Хиппи нагнулся и принялся шарить под прилавком.
– Хочешь, бибикну?
– Не вздумай! – заорал я, весь на взводе от кокаина, и оттолкнул ее руку от руля.
– Блин! Не пугай меня так! – Она прижала руку к груди. – Черт! У меня сейчас мозги наружу полезут, это же просто спид какой-то, а не кокаин. Нет, точняк, спидов набодяжили… Ну сейчас, сейчас, – огрызнулась она: загорелся зеленый, и стоявший позади нас грузовик начал истошно сигналить.
Украденные книги на арабском? Хэд-шоп в Хэмпден-тауне? Я не улавливал связи между действиями Генри и не мог даже себе представить, что он замышляет, однако по-детски верил в него и, подобно доктору Ватсону, с безоговорочным доверием наблюдавшему за действиями своего прославленного друга, терпеливо ждал, когда его замысел наконец станет явным.

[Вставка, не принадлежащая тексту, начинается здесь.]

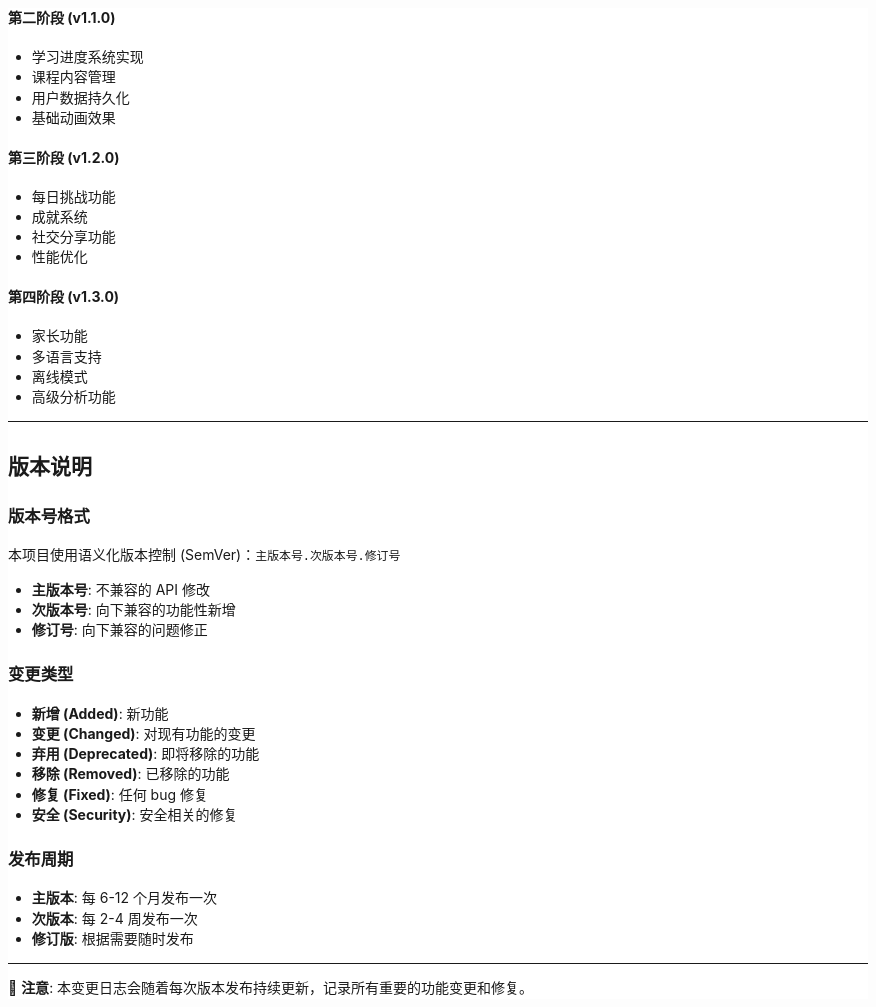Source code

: #### 第二阶段 (v1.1.0)
- 学习进度系统实现
- 课程内容管理
- 用户数据持久化
- 基础动画效果

#### 第三阶段 (v1.2.0)
- 每日挑战功能
- 成就系统
- 社交分享功能
- 性能优化

#### 第四阶段 (v1.3.0)
- 家长功能
- 多语言支持
- 离线模式
- 高级分析功能

---

## 版本说明

### 版本号格式

本项目使用语义化版本控制 (SemVer)：`主版本号.次版本号.修订号`

- **主版本号**: 不兼容的 API 修改
- **次版本号**: 向下兼容的功能性新增
- **修订号**: 向下兼容的问题修正

### 变更类型

- **新增 (Added)**: 新功能
- **变更 (Changed)**: 对现有功能的变更
- **弃用 (Deprecated)**: 即将移除的功能
- **移除 (Removed)**: 已移除的功能
- **修复 (Fixed)**: 任何 bug 修复
- **安全 (Security)**: 安全相关的修复

### 发布周期

- **主版本**: 每 6-12 个月发布一次
- **次版本**: 每 2-4 周发布一次
- **修订版**: 根据需要随时发布

---

📝 **注意**: 本变更日志会随着每次版本发布持续更新，记录所有重要的功能变更和修复。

Что и произошло через пару дней – однако не совсем так, как я думал.
Ночью в четверг, около половины первого, ко мне постучали. Я стоял в одной пижаме, пытаясь постричься с помощью маникюрных ножниц и карманного зеркальца. Толком у меня это никогда не выходило – получалась в лучшем случае инфантильная стрижка а-ля Артюр Рембо. Не выпуская из рук инструменты, я открыл. На пороге стоял Генри.
– О, привет! Заходи.
Осторожно переступая пыльные клочья волос, он прошел и сел за стол. Критически оценив свой профиль, я продолжил нелегкое занятие.
– Как дела? – сказал я, нацелившись ножницами на длинный завиток возле уха.
– Ты ведь какое-то время изучал медицину, если не ошибаюсь?
Это было обычной прелюдией к расспросам о проблемах со здоровьем. После года на медицинском факультете я обладал весьма скудными познаниями в этой области, однако моим друзьям (которые не знали о медицине вообще ничего и считали ее не столько наукой, сколько разновидностью симпатической магии) это вовсе не мешало постоянно консультироваться со мной по поводу разнообразных болей и колик с благоговением дикарей, пришедших на поклон к знахарю племени. Невежество страждущих простиралось от трогательного до шокирующего. Генри – полагаю, из-за богатого опыта собственных недомоганий – знал больше других, но порой и он изумлял меня совершенно серьезными вопросами о жизненных соках и разлитии желчи.
– У тебя что-то болит? – спросил я, косясь на его отражение в зеркальце.
– Мне нужна формула для расчета дозировки.
– В смысле, расчета дозировки? Дозировки чего?
– Есть ведь такое понятие? Определенная математическая формула, позволяющая вычислить нужную дозу лекарства в соответствии с ростом и весом человека, или что-то в этом роде.
– Все зависит от концентрации лекарства, – ответил я. – Здесь я тебе ничем помочь не могу. Нужно посмотреть в Настольном справочнике врача.
– Это исключено.
– Им очень просто пользоваться.
– Я имею в виду другое. Того, что мне нужно, в этом справочнике нет.
– Да ну, брось ты.
Секунду-другую было слышно только натужное щелканье моих ножниц. Наконец он сказал:
– Ты не понял. Это не то, что обычно выписывают врачи.